Staxel
Staxel is a library that can greatly simplify StAX XML parsing. It also supports permissive XML parsing using [StAX] without significant performance sacrifice. See example usage for more details.
Maven dependency
Available from Maven Central:
<dependency>
<groupId>uk.elementarysoftware</groupId>
<artifactId>staxel</artifactId>
<version>0.1.0</version>
</dependency>
Example usage
Let's assume we want to parse XML response from OpenWeatherMap public API.

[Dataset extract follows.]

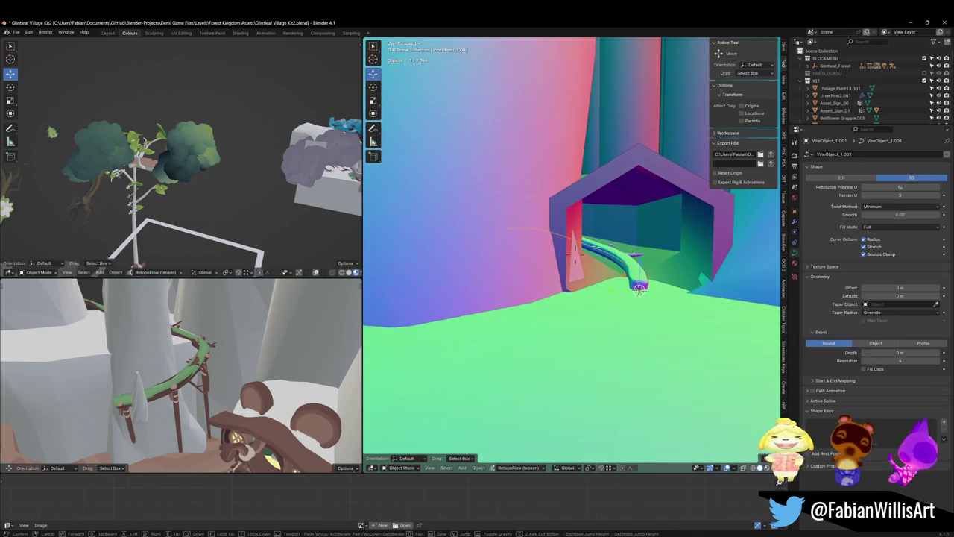
pyautogui.press('w')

Simplified repsonse to weather forecast request looks like so
<weatherdata>
<location>
<name>London</name>
<country>GB</country>
</location>
<sun rise="2016-08-04T04:30:14" set="2016-08-04T19:41:42" />
<forecast>
<time from="2016-08-04T12:00:00" to="2016-08-04T15:00:00">
<symbol>overcast clouds</symbol>
<temperature unit="celsius" value="21.68" min="19.71" max="21.68" />
</time>
<time from="2016-08-04T15:00:00" to="2016-08-04T18:00:00">
<symbol>overcast clouds</symbol>
<temperature unit="celsius" value="20.67" min="19.19" max="20.67" />
</time>
</forecast>
</weatherdata>
Staxel is most useful when XML to be parsed is more complex than that, but we want to keep things simple here.

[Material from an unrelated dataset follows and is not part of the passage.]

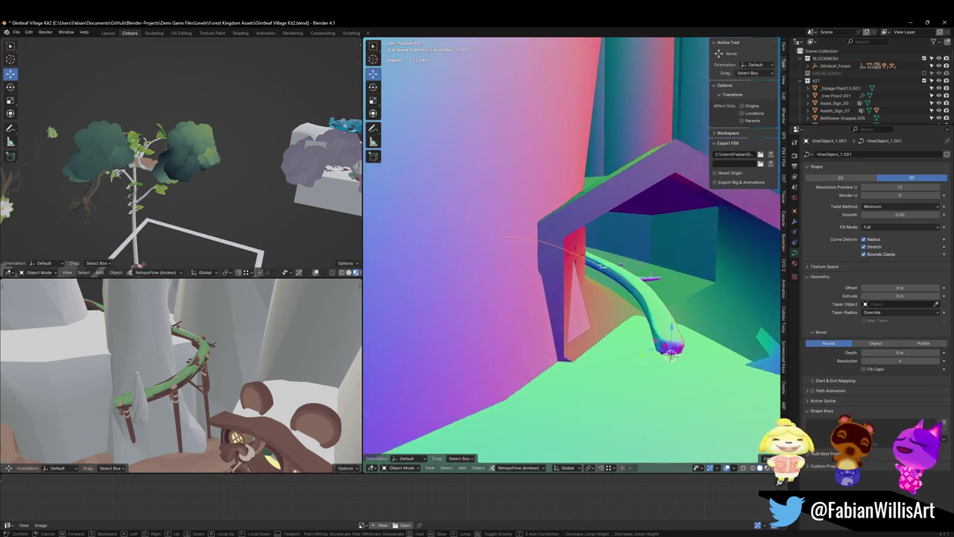
pyautogui.press('s')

Suppose we model this in Java like below, with getter/setters/constuctors/builders omitted. In real code you would most likely want to define builder classes to simpify model objects construction.
class WeatherData {
Location location = new Location();
List<Forecast> forecasts = new ArrayList<>();
}
class Location {
String city;
String country;
}
class Forecast {
LocalDateTime from;
LocalDateTime to;
double temperature;
}
First we create StaxelReaderFactory
by calling it's no argument constructor and get reference to StaxelReader
by supplying the factory with some input, in this case InputStream
:
StaxelReaderFactory f = new StaxelReaderFactory();
try(StaxelReader r = f.fromStream(getClass().getResourceAsStream(resource))) {
... parsing happens here...
}
StaxelReader
is an extension of StAX API's XMLEventReader
and adds concept of cursors. Cursors iterate over parts or whole of the XML and allow to structure code efficiently. To create a cursor you need to specify element name (or more generally path suffix) from which the cursor should start. Child cursors can be created at any point and can be nested as required. Let's take a look at main parsing loop:
WeatherData wd = new WeatherData();
Cursor cur = r.getCursor("weatherdata"); //cursor will start from <weatherdata> and will finish at </weatherdata>.
for (XMLElement e : cur) { //iterate over all XML elements inside <weatherdata>
if (e.pathEndsWith("location")) { // is this location
wd.location = e.parseWithChildCursor(this::parseLocation); //create child cursor to parse location data
} else if (e.pathEndsWith("forecast", "time")) { //is this forecast, note how we can check parent element name as well as actual element name
wd.forecasts.add(e.parseWithChildCursor(this::parseForecast)); //create child cursor to parse forecast data
}
}
and the rest
private Location parseLocation(Cursor cur) {
Location loc = new Location();
for (XMLElement e : cur) { //child cursor will iterate over <location> and all of it's child elements
switch (e.getName()) {
case "name":
loc.city = e.getText();//get inner text of current element from XMLElement
break;
case "country":
loc.country = e.getText();
break;
}
}
return loc;
}
private Forecast parseForecast(Cursor cur) {
Forecast f = new Forecast();
for (XMLElement e : cur) { //child cursor will iterate over <forecast> and all of it's child elements
switch (e.getName()) {
case "time":
f.from = LocalDateTime.parse(e.getAttribute("from")); //get attribute value from XMLElement
f.to = LocalDateTime.parse(e.getAttribute("to"));
break;
case "temperature":
f.temperature = Double.parseDouble(e.getAttribute("value"));
break;
}
}
return f;
}
Note how easy it is with Staxel to structure the code to parse XML fragments to particular model classes. The code that parses fragments is unaware of absolute position of the fragment in the XML tree. Also note that if you want to check parent element name it is easily possible with XMLElement.pathEndsWith(String... suffix)
method as was done to parse forecast pathEndsWith("forecast", "time")
.
For full source look at WeatherDataParsingIntegrationTest
.
Prerequisites
Staxel requires Java 8 and has no other dependencies.
License
Library is licensed under the terms of Apache License 2.0.